Administrators and professors -- and indeed students themselves -- can do a number of other things to deter routine forms of classroom incivility. They can inform students of campus and classroom policies, confront the problem in freshman-orientation programs, manage the classroom in more-personal ways -- such as using a seating chart to learn students' names even in large classes -- and respond quickly and directly to rudeness in the classroom. Obviously, though, the problem is not likely to abate much until high schools produce college-bound graduates who actually enjoy learning and who take responsibility for their own intellectual development, and until colleges produce teachers and administrators who know how to accomplish that goal.

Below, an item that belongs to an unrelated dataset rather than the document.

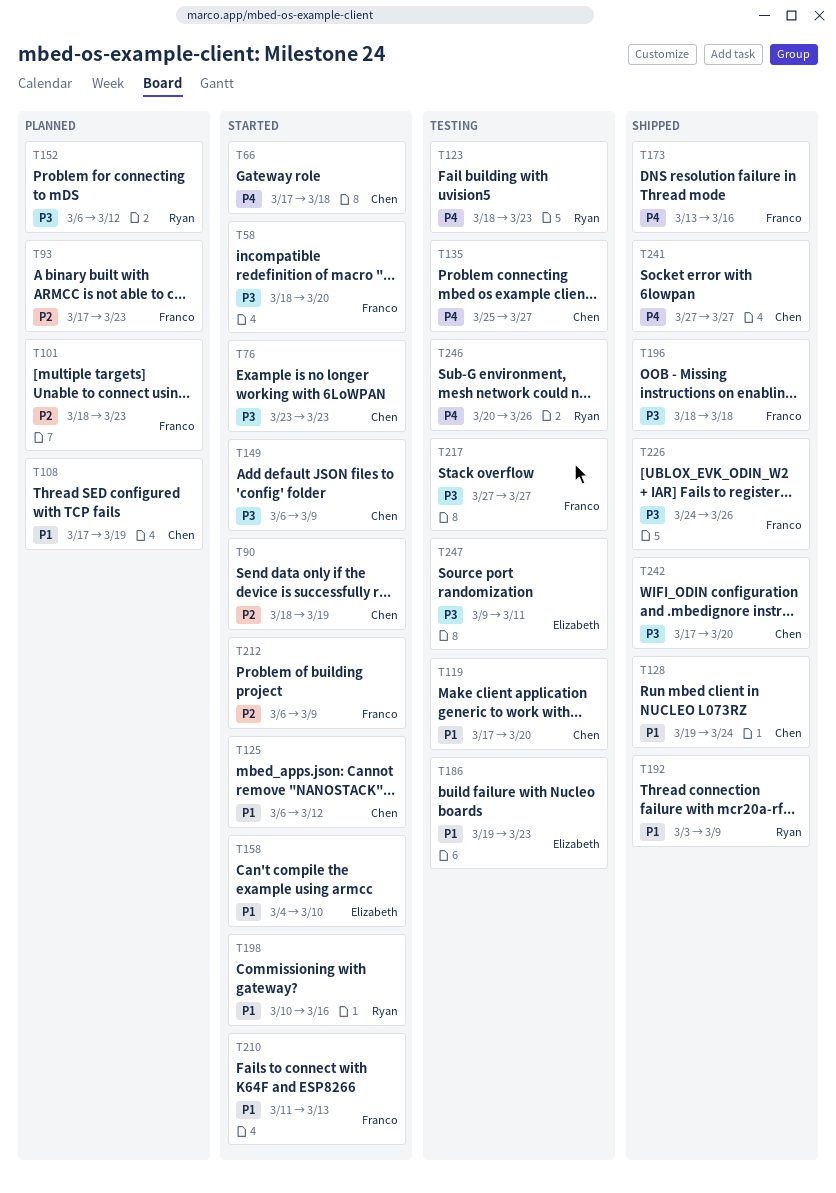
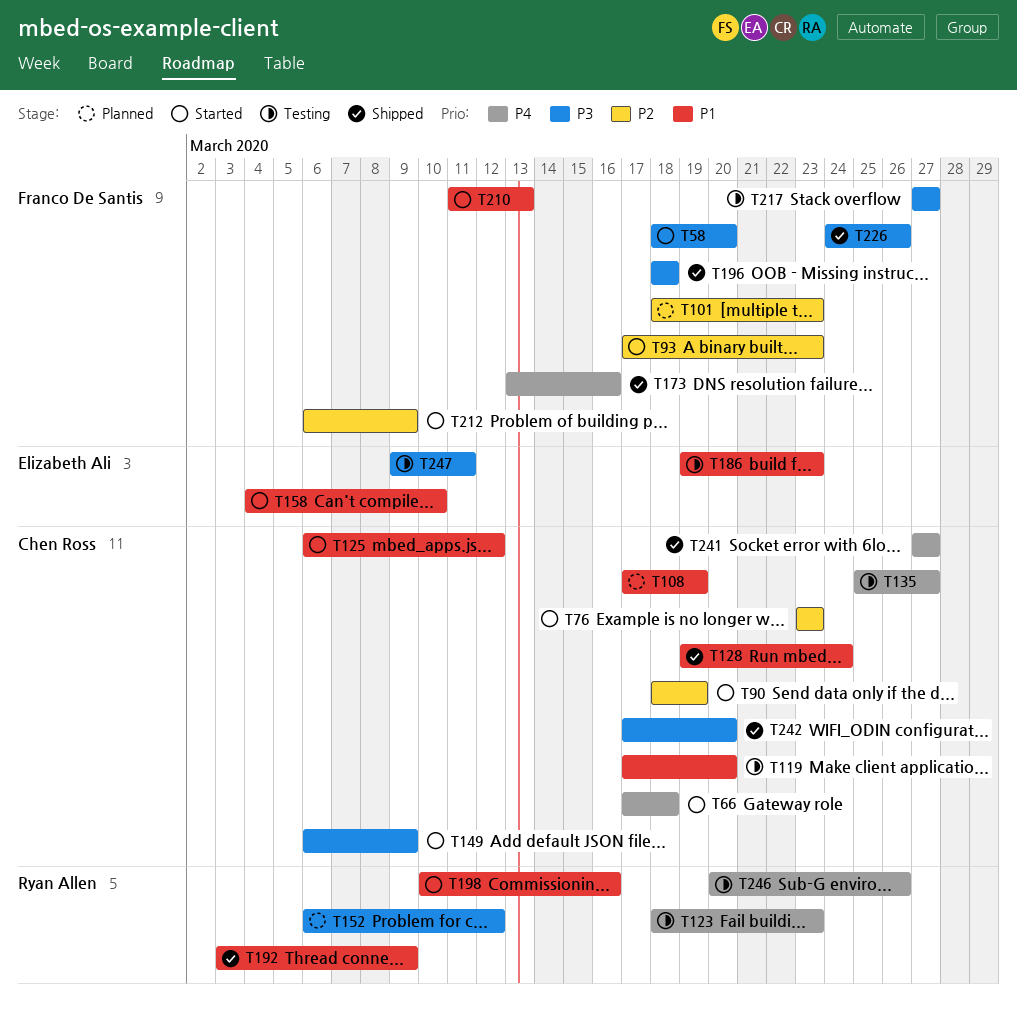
T76, priority: P3 -> P2
T93, status: Planned -> Started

Until that Great Reformation, I intend to resist the persistent pressure to dumb down my requirements and standards any more than I already have. My hard-headedness may make some students angry, and they may act out their anger in class or express it on evaluation forms, but it could make other students happier. What I found while reading more than 1,000 teaching-evaluation forms this spring is that some students actually want challenging courses and high expectations. Let me quote from one such student: "She expected more from us than any teacher I have had up to this point. She did not waste a lot of time going over things we should already have learned. This was somewhat of a challenge to those of us who have been coddled by high-school English classes. I realize that I didn't really learn anything in high school. She warned us that she was a tough teacher. ... You need to be pushed and challenged, especially early on."

I side with this student, and those like her, in the struggle for a higher education.

Paul A. Trout is an associate professor of English at Montana State University at Bozeman.